Why This HappenedThe technology you use in your day-to-day lives works in layers. When you check your grades through Banner, you’re using software that delivers data via a server, which uses a storage layer.
On Monday, that storage layer failed. So everything that relies on that storage — including our authentication systems — failed, too.
Of course, we plan for failure, as do our vendors. There were redundancies built into the storage infrastructure in case something went wrong. This time, though, the software bug overwhelmed that process.

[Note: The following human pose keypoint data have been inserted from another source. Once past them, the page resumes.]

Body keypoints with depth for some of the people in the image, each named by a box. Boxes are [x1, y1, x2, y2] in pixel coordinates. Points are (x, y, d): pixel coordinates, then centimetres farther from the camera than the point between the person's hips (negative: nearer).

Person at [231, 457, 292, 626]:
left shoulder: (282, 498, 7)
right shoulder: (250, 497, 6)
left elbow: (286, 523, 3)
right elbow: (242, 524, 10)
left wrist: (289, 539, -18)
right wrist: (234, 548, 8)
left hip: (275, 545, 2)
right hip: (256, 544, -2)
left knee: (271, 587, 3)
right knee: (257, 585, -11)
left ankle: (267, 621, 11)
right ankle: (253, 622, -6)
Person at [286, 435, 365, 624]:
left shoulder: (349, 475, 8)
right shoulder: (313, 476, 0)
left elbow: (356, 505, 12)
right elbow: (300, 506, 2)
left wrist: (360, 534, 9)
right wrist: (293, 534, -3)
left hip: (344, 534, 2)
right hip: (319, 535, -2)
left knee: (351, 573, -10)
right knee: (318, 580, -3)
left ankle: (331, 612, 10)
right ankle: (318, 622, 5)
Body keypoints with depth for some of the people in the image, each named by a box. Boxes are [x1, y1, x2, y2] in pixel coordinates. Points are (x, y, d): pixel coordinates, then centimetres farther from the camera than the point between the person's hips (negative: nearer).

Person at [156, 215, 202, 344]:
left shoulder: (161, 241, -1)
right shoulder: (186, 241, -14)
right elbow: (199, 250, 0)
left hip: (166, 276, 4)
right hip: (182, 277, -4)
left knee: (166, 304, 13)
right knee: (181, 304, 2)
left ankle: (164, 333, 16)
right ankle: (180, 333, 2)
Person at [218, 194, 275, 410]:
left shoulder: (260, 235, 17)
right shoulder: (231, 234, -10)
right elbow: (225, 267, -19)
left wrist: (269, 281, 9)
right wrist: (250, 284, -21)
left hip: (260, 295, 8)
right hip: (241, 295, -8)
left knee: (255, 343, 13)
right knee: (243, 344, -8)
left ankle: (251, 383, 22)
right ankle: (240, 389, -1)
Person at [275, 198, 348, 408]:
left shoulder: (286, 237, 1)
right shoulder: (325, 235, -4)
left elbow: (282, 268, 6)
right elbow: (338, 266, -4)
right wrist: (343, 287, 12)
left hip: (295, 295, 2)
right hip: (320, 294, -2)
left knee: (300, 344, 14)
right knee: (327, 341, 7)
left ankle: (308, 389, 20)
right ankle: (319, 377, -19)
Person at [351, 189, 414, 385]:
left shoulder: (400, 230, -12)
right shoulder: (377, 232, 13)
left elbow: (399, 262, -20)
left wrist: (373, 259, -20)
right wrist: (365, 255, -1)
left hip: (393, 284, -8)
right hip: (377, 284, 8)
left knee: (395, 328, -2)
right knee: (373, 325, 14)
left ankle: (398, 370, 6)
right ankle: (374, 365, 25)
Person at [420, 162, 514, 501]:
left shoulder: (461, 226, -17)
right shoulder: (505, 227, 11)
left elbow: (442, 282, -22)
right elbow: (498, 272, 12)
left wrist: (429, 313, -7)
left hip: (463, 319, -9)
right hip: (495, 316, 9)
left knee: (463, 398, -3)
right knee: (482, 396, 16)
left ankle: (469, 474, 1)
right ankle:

What We’re DoingOutages will happen from time to time. Even the biggest companies with the largest staffs and the most comprehensive resources sometimes run into trouble.
Fortunately, they don’t happen around here too often. And each time they do, we work as a team and with our vendors to learn from them and guard against issues in the future.
While our systems are stable once again on campus, our investigation of the bug is still open with our vendor. We want to ensure this particular thing never happens again, and we’ve already identified some steps to take within our infrastructure to lessen the impact of any future problems.
We want to thank our St. Edward’s community for their patience. Mondays are hard enough without a technology “event.” We’ll do better.